Pembangunan proyek Mass Rapid Transit (MRT) Jakarta tak hanya akan
mengorbankan stadion Sepakbola Lebak Bulus. Rencananya terminal Lebak
Bulus pun akan kena gusur.
Dirjen Perhubungan Darat Kementerian
Perhubungan Suroyo Alimoeso mengungkapkan, nantinya Terminal Lebak Bulus
akan menjadi stasiun utama dari MRT ini.
"Lebak bulus hilang,
bahkan sedang dievaluasi pelayanan (trayek) yang ke Lebak Bulus," ungkap
Suroyo saat acara Evaluasi Angkutan Lebaran di Hotel Lumire, Jakarta
Pusat, Selasa (18/9/12).
Menurut Suroyo, pemerintah sedang
melakukan kajian dengan melibatkan pemerintah DKI Jakarta dan Dinas Lalu
Lintas Angkutan Jalan Raya (DLLAJR). Kajian ini akan membahas solusi
terminal pengganti Lebak Bulus.

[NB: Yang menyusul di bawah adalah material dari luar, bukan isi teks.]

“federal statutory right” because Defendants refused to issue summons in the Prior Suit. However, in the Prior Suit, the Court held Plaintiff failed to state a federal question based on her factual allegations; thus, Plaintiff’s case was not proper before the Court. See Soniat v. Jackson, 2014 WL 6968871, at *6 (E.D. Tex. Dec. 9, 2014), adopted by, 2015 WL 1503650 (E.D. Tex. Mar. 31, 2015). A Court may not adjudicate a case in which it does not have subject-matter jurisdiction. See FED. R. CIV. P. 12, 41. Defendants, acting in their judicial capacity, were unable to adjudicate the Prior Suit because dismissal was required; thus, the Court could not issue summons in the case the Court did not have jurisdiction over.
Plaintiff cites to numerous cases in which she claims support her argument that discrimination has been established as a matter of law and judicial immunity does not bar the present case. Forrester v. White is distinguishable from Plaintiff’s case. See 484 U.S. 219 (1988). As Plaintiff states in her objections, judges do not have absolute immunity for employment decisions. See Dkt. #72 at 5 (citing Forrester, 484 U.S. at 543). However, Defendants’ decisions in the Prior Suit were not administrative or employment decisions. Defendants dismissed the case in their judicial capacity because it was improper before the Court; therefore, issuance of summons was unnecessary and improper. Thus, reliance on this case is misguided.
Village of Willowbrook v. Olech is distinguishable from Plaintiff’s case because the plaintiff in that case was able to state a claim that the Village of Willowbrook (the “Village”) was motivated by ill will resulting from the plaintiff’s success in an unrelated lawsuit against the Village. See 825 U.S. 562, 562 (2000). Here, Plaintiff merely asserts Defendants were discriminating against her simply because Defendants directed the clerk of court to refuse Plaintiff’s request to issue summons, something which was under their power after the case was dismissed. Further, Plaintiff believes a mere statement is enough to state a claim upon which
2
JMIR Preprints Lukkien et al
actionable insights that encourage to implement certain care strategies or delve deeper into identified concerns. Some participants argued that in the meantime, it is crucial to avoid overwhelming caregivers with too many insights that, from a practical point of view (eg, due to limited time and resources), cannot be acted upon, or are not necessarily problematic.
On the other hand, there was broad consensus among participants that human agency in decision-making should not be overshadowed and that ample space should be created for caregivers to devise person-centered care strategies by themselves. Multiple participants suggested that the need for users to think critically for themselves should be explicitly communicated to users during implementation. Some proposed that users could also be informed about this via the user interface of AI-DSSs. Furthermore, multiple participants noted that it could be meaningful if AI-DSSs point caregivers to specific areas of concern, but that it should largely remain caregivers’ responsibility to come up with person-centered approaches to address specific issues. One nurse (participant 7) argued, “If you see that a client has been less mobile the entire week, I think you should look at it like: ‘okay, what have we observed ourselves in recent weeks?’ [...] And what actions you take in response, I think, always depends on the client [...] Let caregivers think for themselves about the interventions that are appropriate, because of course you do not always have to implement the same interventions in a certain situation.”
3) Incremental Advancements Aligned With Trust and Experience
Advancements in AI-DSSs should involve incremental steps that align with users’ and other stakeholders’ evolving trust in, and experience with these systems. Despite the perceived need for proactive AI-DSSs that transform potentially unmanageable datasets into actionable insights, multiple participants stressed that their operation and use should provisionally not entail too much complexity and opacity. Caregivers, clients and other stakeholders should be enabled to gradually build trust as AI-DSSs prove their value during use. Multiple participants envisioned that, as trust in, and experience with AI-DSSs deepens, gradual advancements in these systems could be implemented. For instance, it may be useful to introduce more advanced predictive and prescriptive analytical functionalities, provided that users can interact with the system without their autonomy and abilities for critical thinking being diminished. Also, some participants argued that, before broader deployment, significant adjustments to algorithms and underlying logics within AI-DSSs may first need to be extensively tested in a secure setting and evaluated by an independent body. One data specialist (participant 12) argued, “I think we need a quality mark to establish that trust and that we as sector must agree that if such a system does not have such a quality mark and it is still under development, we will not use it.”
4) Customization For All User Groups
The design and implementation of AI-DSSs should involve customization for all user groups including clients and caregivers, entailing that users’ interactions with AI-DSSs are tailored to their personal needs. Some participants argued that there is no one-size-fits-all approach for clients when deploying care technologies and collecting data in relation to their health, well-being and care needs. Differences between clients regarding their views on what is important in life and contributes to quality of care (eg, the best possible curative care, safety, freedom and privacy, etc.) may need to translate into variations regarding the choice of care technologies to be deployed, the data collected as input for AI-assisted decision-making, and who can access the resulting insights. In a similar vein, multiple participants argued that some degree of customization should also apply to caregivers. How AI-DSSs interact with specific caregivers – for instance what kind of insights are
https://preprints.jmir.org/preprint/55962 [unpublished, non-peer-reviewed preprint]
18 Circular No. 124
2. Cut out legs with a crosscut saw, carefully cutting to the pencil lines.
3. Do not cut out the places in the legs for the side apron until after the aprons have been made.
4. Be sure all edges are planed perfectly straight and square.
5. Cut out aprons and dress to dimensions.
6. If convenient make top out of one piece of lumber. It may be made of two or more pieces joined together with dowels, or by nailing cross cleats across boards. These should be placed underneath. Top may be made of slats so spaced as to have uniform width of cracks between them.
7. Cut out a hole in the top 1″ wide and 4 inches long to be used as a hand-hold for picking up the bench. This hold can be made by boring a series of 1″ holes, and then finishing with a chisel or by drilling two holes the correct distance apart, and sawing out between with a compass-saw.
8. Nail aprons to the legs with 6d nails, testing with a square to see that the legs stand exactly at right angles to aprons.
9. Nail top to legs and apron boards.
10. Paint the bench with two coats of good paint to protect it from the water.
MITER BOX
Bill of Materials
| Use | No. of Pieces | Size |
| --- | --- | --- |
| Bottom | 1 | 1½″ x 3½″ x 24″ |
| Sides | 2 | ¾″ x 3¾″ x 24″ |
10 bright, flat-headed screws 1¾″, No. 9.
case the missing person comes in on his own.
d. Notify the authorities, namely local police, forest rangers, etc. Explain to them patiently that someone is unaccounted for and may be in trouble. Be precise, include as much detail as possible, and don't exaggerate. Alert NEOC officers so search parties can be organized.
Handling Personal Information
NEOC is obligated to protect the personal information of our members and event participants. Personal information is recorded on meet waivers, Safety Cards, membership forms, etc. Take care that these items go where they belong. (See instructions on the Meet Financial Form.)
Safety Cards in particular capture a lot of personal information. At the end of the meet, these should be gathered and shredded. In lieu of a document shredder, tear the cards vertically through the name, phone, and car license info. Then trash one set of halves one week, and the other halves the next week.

Langkah ini diakui Suroyo, akan cukup
sulit karena jumlah penumpang dan pengguna layanan di Lebak Bulus
semakin tinggi.
"Seperti contoh Lebak Bulus ke Tasikmalaya, ke
Jawa Tengah yang sekarang penumpangnya banyak itu mau dialihkan kemana.
Saya minta tolong dievaluasi, itu harus dicarikan solusi. Jadi membangun
sistem membunuh sistem yang lain itu nggak boleh. Harus terintegrasi,"
paparnya.
Mengenai nasib terminal ini akan dialihkan nantinya, Suroyo mengaku belum ada calon lokasi terminal pengganti untuk Lebak Bulus.
"Ini
nanti akan kemana ini sedang dikaji. Karena terus terang Lebak Bulus
ini sudah berpuluh puluh tahun, sehingga demandnya cukup tinggi. Jadi
apakah nanti ke Ciputat, atau kemana nanti kita lihat, termasuk
pembangunan akses road-nya. Sekarang ini sedang dikaji," jelasnya.
Sebelumnya
Badan Pelaksana Proyek MRT yaitu PT Mass Rapid Transit Jakarta
menyatakan pada Oktober 2012, stadion Lebak Bulus akan digusur.
"Benar
akan digusur, untuk stadion akan dibongkar bulan Oktober dan menurut
kabar untuk terminal (Lebak Bulus) akan dikosongkan bulan September.
Tetapi memang proyek awal adalah pembongkaran Stadion Lebak bulus,"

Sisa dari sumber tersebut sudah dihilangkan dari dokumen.